Much of the Big Data that Spark welders tackle is unstructured text that requires text processing techniques. For example, performing named entity extraction on tweets or sentiment analysis on customer reviews are common activities. The Unstructured Information Management Architecture (UIMA) framework is an Apache project that provides APIs and infrastructure for building complex and robust text analytics systems. A typical system built on UIMA defines a collection of analysis engines (such as e.g. a tokenizer, part-of-speech tagger, named entity recognizer, etc.) which are executed according to arbitrarily complex flow control definitions. The framework makes it possible to have interoperable components in which best-of-breed solutions can be mixed and matched and chained together to create sophisticated text processing pipelines. However, UIMA can seem like a heavy weight solution that has a sprawling API, is cumbersome to configure, and is difficult to execute. Furthermore, UIMA provides its own distributed computing infrastructure and run time processing engines that overlap, in their own way, with Spark functionality. In order for Spark to benefit from UIMA, the latter must be light-weight and nimble and not impose its architecture and tooling onto Spark.

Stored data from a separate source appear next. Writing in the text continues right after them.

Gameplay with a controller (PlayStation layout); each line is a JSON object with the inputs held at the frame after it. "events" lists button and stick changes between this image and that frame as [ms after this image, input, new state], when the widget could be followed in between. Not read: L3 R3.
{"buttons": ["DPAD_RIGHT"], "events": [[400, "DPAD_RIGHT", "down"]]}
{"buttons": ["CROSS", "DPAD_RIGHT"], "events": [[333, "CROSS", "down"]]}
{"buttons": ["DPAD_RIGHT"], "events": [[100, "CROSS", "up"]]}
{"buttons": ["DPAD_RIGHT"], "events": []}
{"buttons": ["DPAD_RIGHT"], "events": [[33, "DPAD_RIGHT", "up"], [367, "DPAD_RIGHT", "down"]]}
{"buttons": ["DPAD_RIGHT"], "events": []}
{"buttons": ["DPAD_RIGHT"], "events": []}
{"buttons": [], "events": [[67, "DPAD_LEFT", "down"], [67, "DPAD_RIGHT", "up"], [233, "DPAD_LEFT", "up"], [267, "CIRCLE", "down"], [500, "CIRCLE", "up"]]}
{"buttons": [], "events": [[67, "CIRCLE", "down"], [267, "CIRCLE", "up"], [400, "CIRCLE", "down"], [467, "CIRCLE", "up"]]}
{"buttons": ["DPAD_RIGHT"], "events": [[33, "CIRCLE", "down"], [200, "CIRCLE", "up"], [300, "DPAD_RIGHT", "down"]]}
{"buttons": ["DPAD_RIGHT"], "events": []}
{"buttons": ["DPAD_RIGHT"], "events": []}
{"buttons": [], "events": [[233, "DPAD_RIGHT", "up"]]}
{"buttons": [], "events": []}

In this talk, I will introduce a project that I started called uimaFIT which is now part of the UIMA project (http://uima.apache.org/uimafit.html). With uimaFIT it is possible to adopt UIMA in a very light-weight way and leverage it for what it does best: text processing. An entire UIMA pipeline can be encapsulated inside a single function call that takes, for example, a string input parameter and returns named entities found in the input string. This allows one to call a Spark RDD transform (e.g. map) that performs named entity recognition (or whatever text processing tasks your UIMA components accomplish) on string values in your RDD. This approach requires little UIMA tooling or configuration and effectively reduces UIMA to a text processing library that can be called rather than requiring full-scale adoption of another platform. I will prepare a companion resource for this talk that will provide a complete, self-contained, working example of how to leverage UIMA using uimaFIT from within Spark.
Philip Ogren is senior software developer at Oracle where he works on a Spark-based Big Data project. He holds a PhD in Computer Science from the University of Colorado at Boulder where he worked on ClearTK, a UIMA-based framework for creating statistical natural language processing components.